§ **Description of the task**:
Only the lines containing "values" belong in the answer; find them in the material below.

§ **Data for processing**:

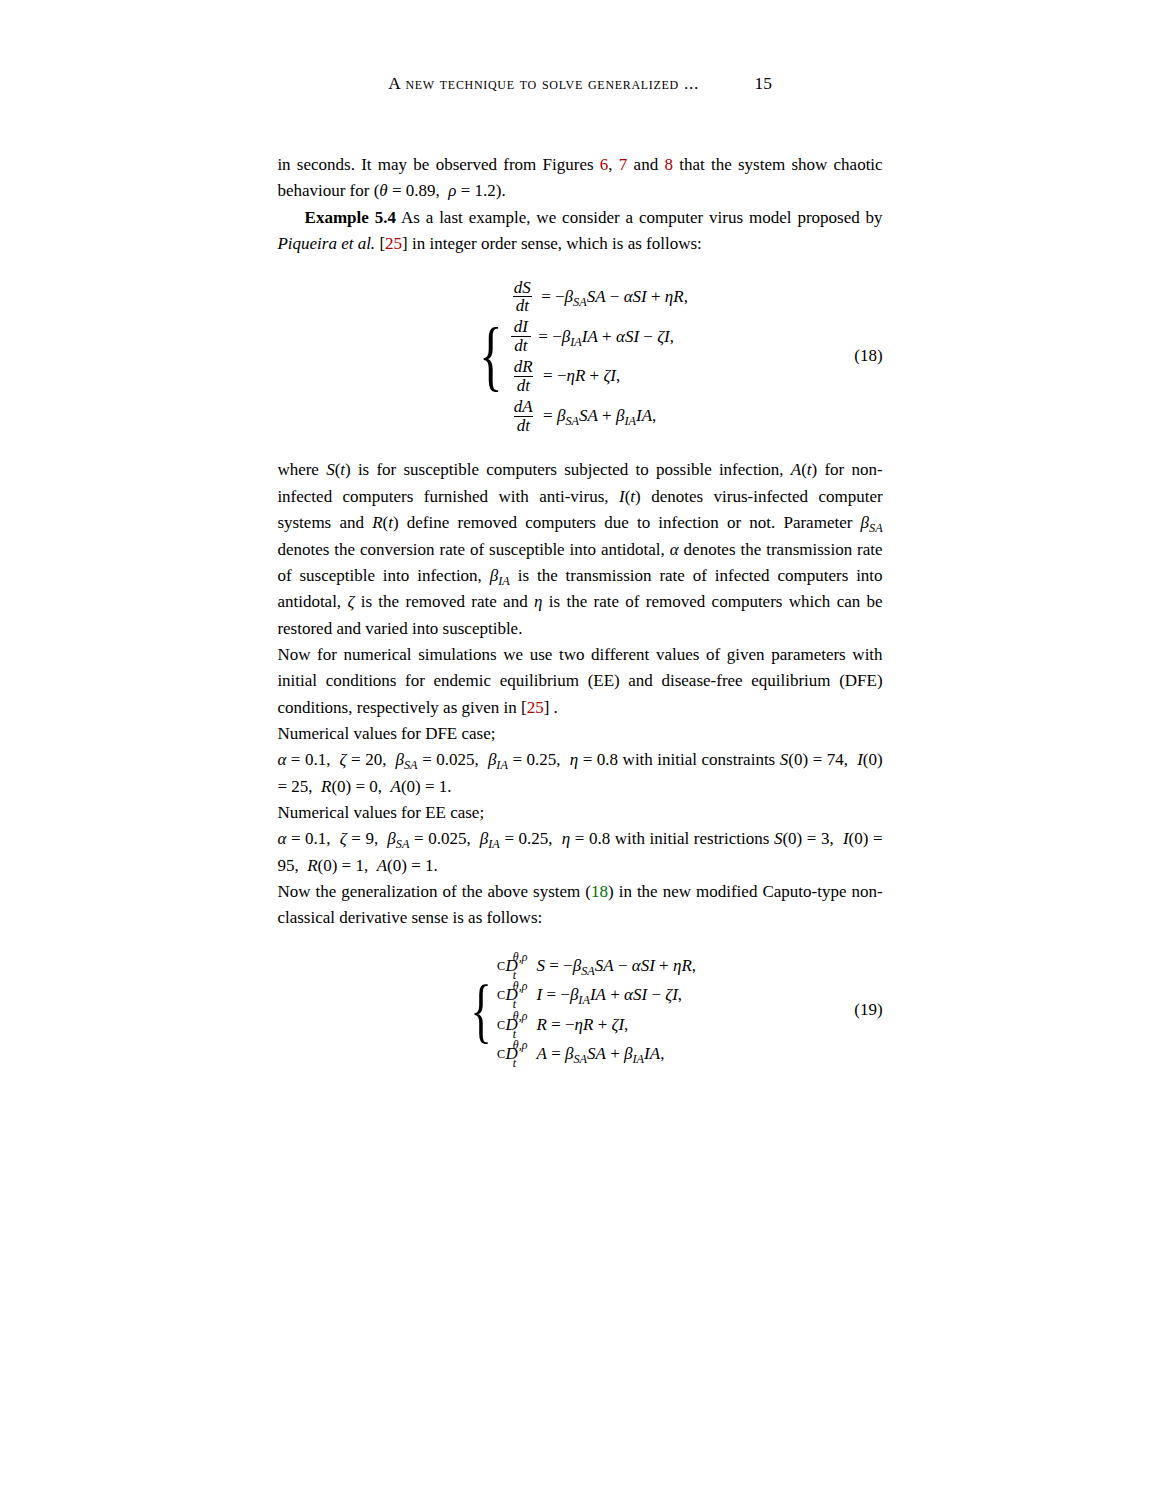A new technique to solve generalized ... 15
in seconds. It may be observed from Figures 6, 7 and 8 that the system show chaotic behaviour for (θ = 0.89, ρ = 1.2).
Example 5.4 As a last example, we consider a computer virus model proposed by Piqueira et al. [25] in integer order sense, which is as follows:
{
dS dt = −βSASA − αSI + ηR,
dI dt = −βIAIA + αSI − ζI,
dR dt = −ηR + ζI,
dA dt = βSASA + βIAIA,
(18)
where S(t) is for susceptible computers subjected to possible infection, A(t) for non-infected computers furnished with anti-virus, I(t) denotes virus-infected computer systems and R(t) define removed computers due to infection or not. Parameter βSA denotes the conversion rate of susceptible into antidotal, α denotes the transmission rate of susceptible into infection, βIA is the transmission rate of infected computers into antidotal, ζ is the removed rate and η is the rate of removed computers which can be restored and varied into susceptible.
Now for numerical simulations we use two different values of given parameters with initial conditions for endemic equilibrium (EE) and disease-free equilibrium (DFE) conditions, respectively as given in [25] .
Numerical values for DFE case;
α = 0.1, ζ = 20, βSA = 0.025, βIA = 0.25, η = 0.8 with initial constraints S(0) = 74, I(0) = 25, R(0) = 0, A(0) = 1.
Numerical values for EE case;
α = 0.1, ζ = 9, βSA = 0.025, βIA = 0.25, η = 0.8 with initial restrictions S(0) = 3, I(0) = 95, R(0) = 1, A(0) = 1.
Now the generalization of the above system (18) in the new modified Caputo-type non-classical derivative sense is as follows:
{
CDtθ,ρ θ,ρ S = −βSASA − αSI + ηR,
CDtθ,ρ θ,ρ I = −βIAIA + αSI − ζI,
CDtθ,ρ θ,ρ R = −ηR + ζI,
CDtθ,ρ θ,ρ A = βSASA + βIAIA,
(19)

§ **Response to the task**:
Now for numerical simulations we use two different values of given parameters with initial conditions for endemic equilibrium (EE) and disease-free equilibrium (DFE) conditions, respectively as given in [25] .
Numerical values for DFE case;
Numerical values for EE case;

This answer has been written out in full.